I had a friend on Facebook just post this. Thought it was a pretty interesting take. For reference he is a republican law student.
I want to be clear, for anybody deeming last night in any way a Trump "victory" or who loved his "zinger" "...because you'd be in jail" or who is in any way, for any reason, still considering voting for this man:
The lowest part of the ugliest debate in American history was that threat to prosecute.
If a public servant commits some kind of malfeasance, we have a system for prosecuting such a crime, in a way which may not, I'll grant, be "non-partisan," or immune from some degree of corruption. HOWEVER, it is a system with myriad, multitudinous safeguards, separations of authority, independence, and judicious ascertaining of legal fact. That system, for better or worse, has functioned here, with respect to HRC. You may not like the outcome personally, you may think she gamed the system. It doesn't matter what you think, because absolutely nobody who was not part of the investigation can state with any authority that it came to the wrong conclusion. Because that conclusion is *legal* in nature: not "is HRC bad and stupid," but "Is there a legal case with which to prosecute her, which the evidence bears out any hope of success by going forward with?"
So when Trump says that he would "order the Attorney General to select a special prosecutor" and threatens in no uncertain terms that if successfully elected, he is intent on making sure this would result in HRC "being in jail," I want to dispense with the comparisons to Hitler, because that's facile, and the internet loves picking over such knee-jerk moves.

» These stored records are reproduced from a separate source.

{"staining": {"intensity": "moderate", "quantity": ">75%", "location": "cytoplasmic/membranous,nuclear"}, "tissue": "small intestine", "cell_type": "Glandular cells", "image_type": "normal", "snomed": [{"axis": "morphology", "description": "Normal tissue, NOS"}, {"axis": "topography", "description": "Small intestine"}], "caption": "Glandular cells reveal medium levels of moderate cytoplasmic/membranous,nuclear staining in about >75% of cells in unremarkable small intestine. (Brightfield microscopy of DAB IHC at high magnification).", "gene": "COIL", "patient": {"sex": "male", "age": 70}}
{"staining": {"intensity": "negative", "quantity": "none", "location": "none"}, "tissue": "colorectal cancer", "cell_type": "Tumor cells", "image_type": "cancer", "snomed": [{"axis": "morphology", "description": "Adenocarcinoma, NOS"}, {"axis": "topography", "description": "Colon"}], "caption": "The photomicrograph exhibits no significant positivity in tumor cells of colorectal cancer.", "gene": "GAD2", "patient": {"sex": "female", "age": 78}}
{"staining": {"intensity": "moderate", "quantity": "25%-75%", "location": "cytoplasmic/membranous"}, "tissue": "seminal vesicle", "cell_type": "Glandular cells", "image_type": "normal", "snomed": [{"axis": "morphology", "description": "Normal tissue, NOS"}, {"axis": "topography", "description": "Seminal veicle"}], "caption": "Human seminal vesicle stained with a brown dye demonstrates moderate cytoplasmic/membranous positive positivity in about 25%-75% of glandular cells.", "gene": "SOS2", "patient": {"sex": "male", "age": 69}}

I want to talk about Sulla. I want to talk about Marius. I want to talk about Marc Antony, I want to talk about Octavian. We're talking about political tactics from the time where a real republic was upended, and finally came crashing down, because threats to political opponents *exactly* like Trump made last night were the hallmarks of the day. Hitler's system? That played out differently. "Win first under the guise of something legitimate, then kill everybody." But this threat - in open forum - was different. And harkens back to a different age altogether. Sulla, Marius, Octavian, and Antony. The men who killed the Roman Republic. You have to go back to *them* to find, in the Western tradition pertaining to democracies and republics and the men who endangered or ended them, a situation where the promise "If I win, then there will be retribution for opposing me" is enshrined in the normality of political discourse. Sulla, according to Plutarch, "made the streets flow with blood . . . many who had not any witness to say they had opposed him, only that by killing them Sulla pleased his adherents." Of Marius, any man "who did not greet him with salute or salutation was, by his men, to be murdered." Marc Antony is recorded by Cassius Dio to have promised Cicero, during the early days of the Second Triumvirate, that if he ever spoke out against him, he would "nail his head and hands to the Senate rostrum;" after Cicero delivered the Philippics against Antony's mismanagement, self-dealing, and philandering, Antony sent soldiers to his house, killed him, and did exactly that: nailed the head and hands of a political enemy to the speaking stage of the center of the Roman state, and the former shrine of its republican values.
It is an exercise in insanity to attempt to defend Donald Trump not only for his most recent incendiary remarks, but in light of this: his avowed method of conducting affairs. "If you're not with me, you're against me" is a far fall from the days of Tip O'Neill and Ronald Reagan having a scotch in the Oval Office and walking out with a compromise, but we've lost in this country the belief that politics is or ought to be about "compromise" at all. That's a place we need to get back to. But one way or another, we should all be able to agree that, in a presidential debate, when one of the candidates - standing in front of, no less, a wall plastered with the text of our Constitution itself - took us, in the political discourse of a democratic republic, to "If you're not with me, you're going to jail." That was not just a threat to prosecute, that was a threat to *proscribe.*
...*That* should be enough for anybody in the Trump camp who still values anything about what America is supposed to be to vote for somebody - anybody - else. Or stay home. And if you are so pissed off and angry at... whatever. Washington, Obama, the "East Coast/Establishment Types," the overall liberalization of social values, the inexorable tide of globalization... SO pissed off at those things that you still refuse to abandon Trump, then yes. I want this to be clear right now:
You are "deplorable."
Not because you are rhetorically lumped in with the "worst of the worst" of Trump's supporters (of which there are many)... but because you have opted to sacrifice the very notion that our country can do better than either Trump or HRC, by siding with a man who, rather than drive us to do better, is committed to tearing it all down for good.